Росанов подошел к автомобилю, который делал рейсы в лабораторию за блоками радиостанций и обратно, и попросил шофера подбросить экипаж на склад полярной авиации. И издали наблюдал, как летчики грузились.
И тут нагрянул Михаил Петрович, сверкая глазами.
— Как дела?
— Дал готовность.
Михаил Петрович о чем-то задумался. Наверное, думал: сверкать ли ему глазами или нет. И наверное, решил засверкать. И засверкал.
«Ну погоди, Миша. Удеру я от тебя — сам будешь ковыряться в грязи, и на твою лысину будет литься отработанное масло».
Домой он добрался к двадцати трем часам.
«Странно, — подумал он, — вот написал про Люцию Львовну — и никакого облегчения. А ведь прошел год».
Еще он вспомнил, что как-то хотел назвать ее — мысленно, разумеется, — просто Люцией, без отчества и на «ты», но у него ничего не вышло.
И вдруг его осенило: исписанные листки «по правилам игры» надо уничтожить.

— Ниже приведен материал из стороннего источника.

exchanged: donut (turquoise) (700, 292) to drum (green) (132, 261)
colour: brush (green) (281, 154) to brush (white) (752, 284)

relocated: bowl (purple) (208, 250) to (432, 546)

«Ну, конечно же, уничтожить, — сказал он себе, — иначе какой же толк?»
Он перечитал написанное, разорвал и спустил обрывки в мусоропровод, в царство рыжих тараканов.
— Ну вот теперь все в порядке! — сказал он, потирая руки, в вспомнил рассказ Нины об одноглазом родственнике, который изобрел прекрасный способ разрешать все жизненные проблемы. И в самом деле почувствовал освобождение. По крайней мере, он убедил себя в этом.
Глава 4
Маша и ее начальница Вера Витальевна, женщина лет сорока, готовились к приему гостей. Участники экспедиции сгоряча решили собраться в этот же день вечером, а Маша, думая пригласить Росанова, предоставила для сбора свою комнату (в коммунальной квартире).

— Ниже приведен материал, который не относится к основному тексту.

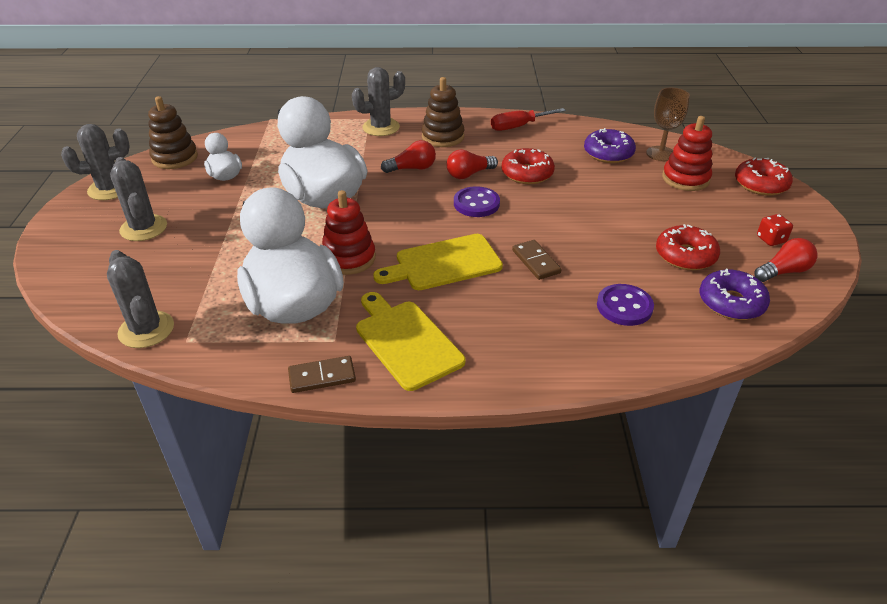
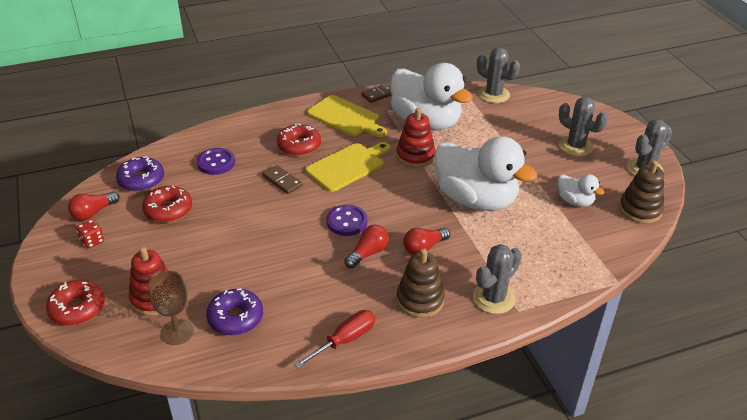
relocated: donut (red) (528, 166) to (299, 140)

Маша чистила картошку и вспоминала утро нынешнего дня, гулкое и прохладное, когда воздух еще не замутнен дневной суетой и упруг, и даже шум проносящегося редкого автомобиля исчезает, как след на воде, без остатка. Она думала об арках сумрачных московских дворов, об арочных мостах (где же она видела их?), образующих с отражениями круги, и о солнечных бликах с исподу этих кругов, о шорохе метлы по асфальту, о крине грачей, о мокрых еще афишах.
Сквозь это утро она видела и другое утро, когда, трясясь от холода, выползаешь из спального мешка, и трава уже сизая от инея, и, чтобы умыться, надо разбить закраек льда. Еще она вспомнила утро на юге, где случайно встретила Росанова. Был какой-то бессмысленный (для геолога) трехдневный поход от турбазы, и была ночь, и светлячки, и потом утро. Росанов тогда ухлестывал за одной девицей, но дела у него шли плохо. Девица была какой-то спортсменкой, толстомясой и тупой, с большими ступнями. Чего он в ней нашел?
— С капустой? — спросила Вера Витальевна.
— Что? — вздрогнула Маша, представив (фу, какая чепуха!) толстомясую спортсменку на блюде, обложенную капустой, и гостей, приготовивших ножи и вилки.